■ Exercise brief
Please copy out the items below, swapping "sum" for "total" everywhere and leaving everything else untouched.

■ Input material
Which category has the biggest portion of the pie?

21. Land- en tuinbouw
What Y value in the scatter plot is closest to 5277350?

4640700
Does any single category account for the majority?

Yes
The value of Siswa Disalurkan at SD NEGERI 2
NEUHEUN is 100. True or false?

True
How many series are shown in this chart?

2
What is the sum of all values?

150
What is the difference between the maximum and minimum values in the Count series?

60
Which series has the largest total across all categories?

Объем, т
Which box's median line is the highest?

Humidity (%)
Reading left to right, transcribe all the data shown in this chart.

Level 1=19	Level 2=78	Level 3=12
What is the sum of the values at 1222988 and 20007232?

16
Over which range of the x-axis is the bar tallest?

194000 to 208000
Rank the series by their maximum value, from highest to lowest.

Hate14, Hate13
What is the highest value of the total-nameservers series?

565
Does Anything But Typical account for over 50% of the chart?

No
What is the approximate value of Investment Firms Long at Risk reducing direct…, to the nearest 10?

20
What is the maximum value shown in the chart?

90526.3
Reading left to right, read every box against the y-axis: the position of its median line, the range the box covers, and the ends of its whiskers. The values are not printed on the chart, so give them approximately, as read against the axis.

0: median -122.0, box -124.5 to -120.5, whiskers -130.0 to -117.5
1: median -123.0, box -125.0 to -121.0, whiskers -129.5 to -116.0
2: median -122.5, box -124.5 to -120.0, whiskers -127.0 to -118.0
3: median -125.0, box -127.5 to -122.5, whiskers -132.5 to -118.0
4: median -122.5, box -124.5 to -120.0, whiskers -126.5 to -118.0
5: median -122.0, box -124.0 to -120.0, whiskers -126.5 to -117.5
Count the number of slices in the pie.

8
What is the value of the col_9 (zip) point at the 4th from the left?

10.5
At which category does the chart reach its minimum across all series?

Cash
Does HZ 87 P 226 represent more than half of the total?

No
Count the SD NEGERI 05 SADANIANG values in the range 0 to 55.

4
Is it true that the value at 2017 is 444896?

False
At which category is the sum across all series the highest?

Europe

■ Exercise solution
Which category has the biggest portion of the pie?

21. Land- en tuinbouw
What Y value in the scatter plot is closest to 5277350?

4640700
Does any single category account for the majority?

Yes
The value of Siswa Disalurkan at SD NEGERI 2
NEUHEUN is 100. True or false?

True
How many series are shown in this chart?

2
What is the total of all values?

150
What is the difference between the maximum and minimum values in the Count series?

60
Which series has the largest total across all categories?

Объем, т
Which box's median line is the highest?

Humidity (%)
Reading left to right, transcribe all the data shown in this chart.

Level 1=19	Level 2=78	Level 3=12
What is the total of the values at 1222988 and 20007232?

16
Over which range of the x-axis is the bar tallest?

194000 to 208000
Rank the series by their maximum value, from highest to lowest.

Hate14, Hate13
What is the highest value of the total-nameservers series?

565
Does Anything But Typical account for over 50% of the chart?

No
What is the approximate value of Investment Firms Long at Risk reducing direct…, to the nearest 10?

20
What is the maximum value shown in the chart?

90526.3
Reading left to right, read every box against the y-axis: the position of its median line, the range the box covers, and the ends of its whiskers. The values are not printed on the chart, so give them approximately, as read against the axis.

0: median -122.0, box -124.5 to -120.5, whiskers -130.0 to -117.5
1: median -123.0, box -125.0 to -121.0, whiskers -129.5 to -116.0
2: median -122.5, box -124.5 to -120.0, whiskers -127.0 to -118.0
3: median -125.0, box -127.5 to -122.5, whiskers -132.5 to -118.0
4: median -122.5, box -124.5 to -120.0, whiskers -126.5 to -118.0
5: median -122.0, box -124.0 to -120.0, whiskers -126.5 to -117.5
Count the number of slices in the pie.

8
What is the value of the col_9 (zip) point at the 4th from the left?

10.5
At which category does the chart reach its minimum across all series?

Cash
Does HZ 87 P 226 represent more than half of the total?

No
Count the SD NEGERI 05 SADANIANG values in the range 0 to 55.

4
Is it true that the value at 2017 is 444896?

False
At which category is the total across all series the highest?

Europe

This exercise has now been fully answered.